### Work instructions:
In the entries that follow, find the line containing "left back paw: (279, 426)"; from there, copy every line exactly through the line containing "left eye: (1138, 328)".
# # #
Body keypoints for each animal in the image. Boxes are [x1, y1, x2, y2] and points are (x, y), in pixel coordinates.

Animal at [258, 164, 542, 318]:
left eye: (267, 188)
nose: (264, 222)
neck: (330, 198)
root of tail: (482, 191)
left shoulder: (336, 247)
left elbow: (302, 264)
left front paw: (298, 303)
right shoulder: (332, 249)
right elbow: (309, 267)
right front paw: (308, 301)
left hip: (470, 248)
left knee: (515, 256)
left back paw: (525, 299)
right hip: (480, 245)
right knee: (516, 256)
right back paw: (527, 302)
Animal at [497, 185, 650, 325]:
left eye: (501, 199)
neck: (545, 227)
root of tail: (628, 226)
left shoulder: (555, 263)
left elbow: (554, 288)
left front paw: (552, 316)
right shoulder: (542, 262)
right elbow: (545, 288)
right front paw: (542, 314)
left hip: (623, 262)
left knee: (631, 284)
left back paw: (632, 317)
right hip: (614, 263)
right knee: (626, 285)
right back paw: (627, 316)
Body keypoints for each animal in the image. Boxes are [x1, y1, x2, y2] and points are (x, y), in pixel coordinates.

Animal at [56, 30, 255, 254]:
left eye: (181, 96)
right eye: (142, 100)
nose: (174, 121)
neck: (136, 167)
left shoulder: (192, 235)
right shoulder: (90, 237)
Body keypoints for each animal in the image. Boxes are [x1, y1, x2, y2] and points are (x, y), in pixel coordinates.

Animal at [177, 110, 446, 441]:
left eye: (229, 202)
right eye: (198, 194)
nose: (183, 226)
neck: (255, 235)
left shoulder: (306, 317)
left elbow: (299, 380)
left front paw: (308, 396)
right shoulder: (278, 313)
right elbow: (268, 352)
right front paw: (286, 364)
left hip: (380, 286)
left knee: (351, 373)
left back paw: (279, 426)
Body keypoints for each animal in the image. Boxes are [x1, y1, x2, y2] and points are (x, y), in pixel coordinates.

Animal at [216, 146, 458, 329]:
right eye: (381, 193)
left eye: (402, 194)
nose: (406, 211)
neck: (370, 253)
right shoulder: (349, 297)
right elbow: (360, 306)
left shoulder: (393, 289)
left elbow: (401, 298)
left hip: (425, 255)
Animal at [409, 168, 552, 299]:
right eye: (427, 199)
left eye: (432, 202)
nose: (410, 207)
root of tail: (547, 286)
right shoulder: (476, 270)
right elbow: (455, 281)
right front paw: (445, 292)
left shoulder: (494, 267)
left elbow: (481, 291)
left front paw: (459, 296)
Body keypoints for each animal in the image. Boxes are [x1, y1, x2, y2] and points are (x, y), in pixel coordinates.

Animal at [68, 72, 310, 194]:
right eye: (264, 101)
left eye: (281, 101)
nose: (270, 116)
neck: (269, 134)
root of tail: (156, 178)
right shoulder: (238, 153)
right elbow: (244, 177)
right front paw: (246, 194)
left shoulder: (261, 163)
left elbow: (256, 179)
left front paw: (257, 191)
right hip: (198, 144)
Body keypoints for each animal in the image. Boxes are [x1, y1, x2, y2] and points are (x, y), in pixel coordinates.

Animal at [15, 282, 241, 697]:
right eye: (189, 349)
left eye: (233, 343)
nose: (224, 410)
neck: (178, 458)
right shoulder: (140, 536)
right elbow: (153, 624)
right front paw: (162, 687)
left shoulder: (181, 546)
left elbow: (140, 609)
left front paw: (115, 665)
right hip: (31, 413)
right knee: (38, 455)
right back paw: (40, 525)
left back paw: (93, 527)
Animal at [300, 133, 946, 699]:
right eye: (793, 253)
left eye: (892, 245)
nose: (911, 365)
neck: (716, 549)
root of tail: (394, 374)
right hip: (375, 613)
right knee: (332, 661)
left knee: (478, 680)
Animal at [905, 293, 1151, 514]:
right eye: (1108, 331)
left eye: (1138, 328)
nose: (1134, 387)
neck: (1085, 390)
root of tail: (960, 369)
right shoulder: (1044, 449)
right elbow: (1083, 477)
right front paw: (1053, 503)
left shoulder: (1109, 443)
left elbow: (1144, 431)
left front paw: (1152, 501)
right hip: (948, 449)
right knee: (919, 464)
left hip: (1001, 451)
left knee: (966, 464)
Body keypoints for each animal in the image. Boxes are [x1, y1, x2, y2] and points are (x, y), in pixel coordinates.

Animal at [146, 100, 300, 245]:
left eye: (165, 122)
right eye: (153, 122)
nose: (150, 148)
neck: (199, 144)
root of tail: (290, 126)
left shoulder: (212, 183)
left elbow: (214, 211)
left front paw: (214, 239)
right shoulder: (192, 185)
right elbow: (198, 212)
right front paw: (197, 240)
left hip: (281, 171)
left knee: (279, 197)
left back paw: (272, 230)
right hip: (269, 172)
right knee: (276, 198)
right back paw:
# # #
### Answer for this exercise:
left back paw: (279, 426)
Body keypoints for each animal in the image. Boxes are [x1, y1, x2, y2] and points are (x, y), in pixel coordinates.

Animal at [216, 146, 458, 329]:
right eye: (381, 193)
left eye: (402, 194)
nose: (406, 211)
neck: (370, 253)
right shoulder: (349, 297)
right elbow: (360, 306)
left shoulder: (393, 289)
left elbow: (401, 298)
left hip: (425, 255)
Animal at [409, 168, 552, 299]:
right eye: (427, 199)
left eye: (432, 202)
nose: (410, 207)
root of tail: (547, 286)
right shoulder: (476, 270)
right elbow: (455, 281)
right front paw: (445, 292)
left shoulder: (494, 267)
left elbow: (481, 291)
left front paw: (459, 296)
Body keypoints for each animal in the image. Boxes are [x1, y1, x2, y2] and points are (x, y), in pixel coordinates.

Animal at [68, 72, 310, 194]:
right eye: (264, 101)
left eye: (281, 101)
nose: (270, 116)
neck: (269, 134)
root of tail: (156, 178)
right shoulder: (238, 153)
right elbow: (244, 177)
right front paw: (246, 194)
left shoulder: (261, 163)
left elbow: (256, 179)
left front paw: (257, 191)
right hip: (198, 144)
Body keypoints for each animal in the image. Boxes are [x1, y1, x2, y2] and points are (x, y), in pixel coordinates.

Animal at [15, 282, 241, 697]:
right eye: (189, 349)
left eye: (233, 343)
nose: (224, 410)
neck: (178, 458)
right shoulder: (140, 536)
right elbow: (153, 624)
right front paw: (162, 687)
left shoulder: (181, 546)
left elbow: (140, 609)
left front paw: (115, 665)
right hip: (31, 413)
right knee: (38, 455)
right back paw: (40, 525)
left back paw: (93, 527)
Animal at [300, 133, 946, 699]:
right eye: (793, 253)
left eye: (892, 245)
nose: (911, 365)
neck: (716, 549)
root of tail: (394, 374)
right hip: (375, 613)
right knee: (332, 661)
left knee: (478, 680)
Animal at [905, 293, 1151, 514]:
right eye: (1108, 331)
left eye: (1138, 328)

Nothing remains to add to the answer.